● EXERCISE DIRECTIONS: Revise the records below by changing "Sonnenschein" to "Sonnenlicht" wherever it appears. Leave every other line untouched.

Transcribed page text
******************************

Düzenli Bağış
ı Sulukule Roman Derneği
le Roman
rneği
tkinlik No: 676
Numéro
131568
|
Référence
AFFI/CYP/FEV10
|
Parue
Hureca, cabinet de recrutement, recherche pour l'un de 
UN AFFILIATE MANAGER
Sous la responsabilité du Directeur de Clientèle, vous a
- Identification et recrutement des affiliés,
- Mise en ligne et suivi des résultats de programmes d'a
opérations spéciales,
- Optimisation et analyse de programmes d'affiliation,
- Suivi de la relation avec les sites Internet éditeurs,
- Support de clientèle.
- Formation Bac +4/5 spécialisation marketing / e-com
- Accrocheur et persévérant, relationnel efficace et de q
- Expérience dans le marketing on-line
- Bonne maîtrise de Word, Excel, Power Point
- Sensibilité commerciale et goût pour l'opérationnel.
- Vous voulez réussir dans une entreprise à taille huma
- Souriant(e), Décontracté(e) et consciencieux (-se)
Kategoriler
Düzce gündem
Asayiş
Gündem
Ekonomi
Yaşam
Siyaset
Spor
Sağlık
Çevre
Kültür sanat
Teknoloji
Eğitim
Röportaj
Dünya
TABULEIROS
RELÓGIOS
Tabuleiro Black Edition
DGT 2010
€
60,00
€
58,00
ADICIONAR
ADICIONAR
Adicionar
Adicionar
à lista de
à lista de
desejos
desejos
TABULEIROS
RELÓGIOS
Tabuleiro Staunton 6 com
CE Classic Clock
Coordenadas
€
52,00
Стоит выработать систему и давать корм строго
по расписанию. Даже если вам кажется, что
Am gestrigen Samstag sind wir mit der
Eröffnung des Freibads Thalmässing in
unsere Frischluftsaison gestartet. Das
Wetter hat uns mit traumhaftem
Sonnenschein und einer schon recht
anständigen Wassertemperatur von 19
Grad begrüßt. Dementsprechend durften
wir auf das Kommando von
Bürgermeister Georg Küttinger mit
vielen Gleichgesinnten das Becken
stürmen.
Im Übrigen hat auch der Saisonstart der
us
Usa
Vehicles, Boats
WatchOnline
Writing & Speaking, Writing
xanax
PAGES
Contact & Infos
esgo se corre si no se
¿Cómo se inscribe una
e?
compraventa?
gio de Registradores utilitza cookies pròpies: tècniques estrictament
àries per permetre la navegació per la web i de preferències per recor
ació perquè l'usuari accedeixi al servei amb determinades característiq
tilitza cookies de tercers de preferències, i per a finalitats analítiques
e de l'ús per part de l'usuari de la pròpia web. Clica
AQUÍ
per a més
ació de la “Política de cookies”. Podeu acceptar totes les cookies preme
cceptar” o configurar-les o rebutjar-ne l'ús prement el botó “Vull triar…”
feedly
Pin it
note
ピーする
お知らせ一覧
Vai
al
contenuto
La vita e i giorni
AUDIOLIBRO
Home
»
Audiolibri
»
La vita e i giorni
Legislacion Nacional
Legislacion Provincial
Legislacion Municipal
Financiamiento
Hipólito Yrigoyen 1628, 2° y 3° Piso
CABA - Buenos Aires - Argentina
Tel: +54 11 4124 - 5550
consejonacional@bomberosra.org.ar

******************************

● REPLY TO THE EXERCISE:
Düzenli Bağış
ı Sulukule Roman Derneği
le Roman
rneği
tkinlik No: 676
Numéro
131568
|
Référence
AFFI/CYP/FEV10
|
Parue
Hureca, cabinet de recrutement, recherche pour l'un de 
UN AFFILIATE MANAGER
Sous la responsabilité du Directeur de Clientèle, vous a
- Identification et recrutement des affiliés,
- Mise en ligne et suivi des résultats de programmes d'a
opérations spéciales,
- Optimisation et analyse de programmes d'affiliation,
- Suivi de la relation avec les sites Internet éditeurs,
- Support de clientèle.
- Formation Bac +4/5 spécialisation marketing / e-com
- Accrocheur et persévérant, relationnel efficace et de q
- Expérience dans le marketing on-line
- Bonne maîtrise de Word, Excel, Power Point
- Sensibilité commerciale et goût pour l'opérationnel.
- Vous voulez réussir dans une entreprise à taille huma
- Souriant(e), Décontracté(e) et consciencieux (-se)
Kategoriler
Düzce gündem
Asayiş
Gündem
Ekonomi
Yaşam
Siyaset
Spor
Sağlık
Çevre
Kültür sanat
Teknoloji
Eğitim
Röportaj
Dünya
TABULEIROS
RELÓGIOS
Tabuleiro Black Edition
DGT 2010
€
60,00
€
58,00
ADICIONAR
ADICIONAR
Adicionar
Adicionar
à lista de
à lista de
desejos
desejos
TABULEIROS
RELÓGIOS
Tabuleiro Staunton 6 com
CE Classic Clock
Coordenadas
€
52,00
Стоит выработать систему и давать корм строго
по расписанию. Даже если вам кажется, что
Am gestrigen Samstag sind wir mit der
Eröffnung des Freibads Thalmässing in
unsere Frischluftsaison gestartet. Das
Wetter hat uns mit traumhaftem
Sonnenlicht und einer schon recht
anständigen Wassertemperatur von 19
Grad begrüßt. Dementsprechend durften
wir auf das Kommando von
Bürgermeister Georg Küttinger mit
vielen Gleichgesinnten das Becken
stürmen.
Im Übrigen hat auch der Saisonstart der
us
Usa
Vehicles, Boats
WatchOnline
Writing & Speaking, Writing
xanax
PAGES
Contact & Infos
esgo se corre si no se
¿Cómo se inscribe una
e?
compraventa?
gio de Registradores utilitza cookies pròpies: tècniques estrictament
àries per permetre la navegació per la web i de preferències per recor
ació perquè l'usuari accedeixi al servei amb determinades característiq
tilitza cookies de tercers de preferències, i per a finalitats analítiques
e de l'ús per part de l'usuari de la pròpia web. Clica
AQUÍ
per a més
ació de la “Política de cookies”. Podeu acceptar totes les cookies preme
cceptar” o configurar-les o rebutjar-ne l'ús prement el botó “Vull triar…”
feedly
Pin it
note
ピーする
お知らせ一覧
Vai
al
contenuto
La vita e i giorni
AUDIOLIBRO
Home
»
Audiolibri
»
La vita e i giorni
Legislacion Nacional
Legislacion Provincial
Legislacion Municipal
Financiamiento
Hipólito Yrigoyen 1628, 2° y 3° Piso
CABA - Buenos Aires - Argentina
Tel: +54 11 4124 - 5550
consejonacional@bomberosra.org.ar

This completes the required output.